Serena si mise a ridere, e cominciò a ballare, manifestando con grida il suo entusiasmo per l'astuzia e la forza di Marcantonio, lo scherno suo per la stupida inferiorità del topolino.

Ermanno la guardava iroso, pensando ch'ella era di cattivo cuore a insultare così i più piccoli ed i più deboli, ma pur provando in sè la smania di cimentarsi in difesa dei miseri, nutriva orgoglio nel sentirsi forte, e molto gli sarebbe doluto di sentirsi debole. Chi dunque aveva ragione? Serena di celebrare con le sue danze la vittoria di Marcantonio o egli stesso di biasimarne la crudeltà?
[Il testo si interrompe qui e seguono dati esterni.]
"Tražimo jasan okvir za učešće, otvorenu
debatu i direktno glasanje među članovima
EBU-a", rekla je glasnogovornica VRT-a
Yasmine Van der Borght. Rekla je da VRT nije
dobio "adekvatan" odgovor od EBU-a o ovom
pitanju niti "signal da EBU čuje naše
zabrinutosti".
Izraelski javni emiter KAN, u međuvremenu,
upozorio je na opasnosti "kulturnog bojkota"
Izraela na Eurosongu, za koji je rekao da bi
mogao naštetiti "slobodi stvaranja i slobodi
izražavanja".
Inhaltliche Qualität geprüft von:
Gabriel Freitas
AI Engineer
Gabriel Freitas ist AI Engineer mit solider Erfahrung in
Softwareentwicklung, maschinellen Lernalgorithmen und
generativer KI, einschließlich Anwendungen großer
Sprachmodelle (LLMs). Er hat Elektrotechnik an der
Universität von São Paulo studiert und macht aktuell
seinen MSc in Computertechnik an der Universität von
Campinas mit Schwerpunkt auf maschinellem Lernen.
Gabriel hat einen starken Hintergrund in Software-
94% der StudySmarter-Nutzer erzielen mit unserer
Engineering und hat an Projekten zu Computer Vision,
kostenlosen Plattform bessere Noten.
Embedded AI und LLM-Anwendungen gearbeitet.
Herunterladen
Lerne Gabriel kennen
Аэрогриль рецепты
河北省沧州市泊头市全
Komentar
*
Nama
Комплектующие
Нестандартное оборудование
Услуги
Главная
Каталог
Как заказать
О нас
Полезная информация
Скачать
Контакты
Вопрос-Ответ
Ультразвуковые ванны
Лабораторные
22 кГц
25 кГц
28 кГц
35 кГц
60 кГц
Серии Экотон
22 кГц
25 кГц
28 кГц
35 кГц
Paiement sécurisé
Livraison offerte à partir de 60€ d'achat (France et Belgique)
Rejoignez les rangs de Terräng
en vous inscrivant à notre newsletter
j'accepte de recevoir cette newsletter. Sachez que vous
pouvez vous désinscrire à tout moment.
Frattanto l'inverno una volta ancora era passato e le chiome degli alberi per una volta ancora si ornavano di ciocche aulenti, la facciata del Duomo riviveva, i volti degli apostoli si riaccendevano di fervore, i volti dei profeti ardevano di sdegno, i volti dei patriarchi si adornavano di austerità meditativa, e i Santi, le Sante, la Vergine Beata ascoltavano con dolcezza il gridìo delle rondini loquaci e si lasciavano accarezzare con mansuetudine le vesti aurate dal frullìo turbinoso delle brune ali.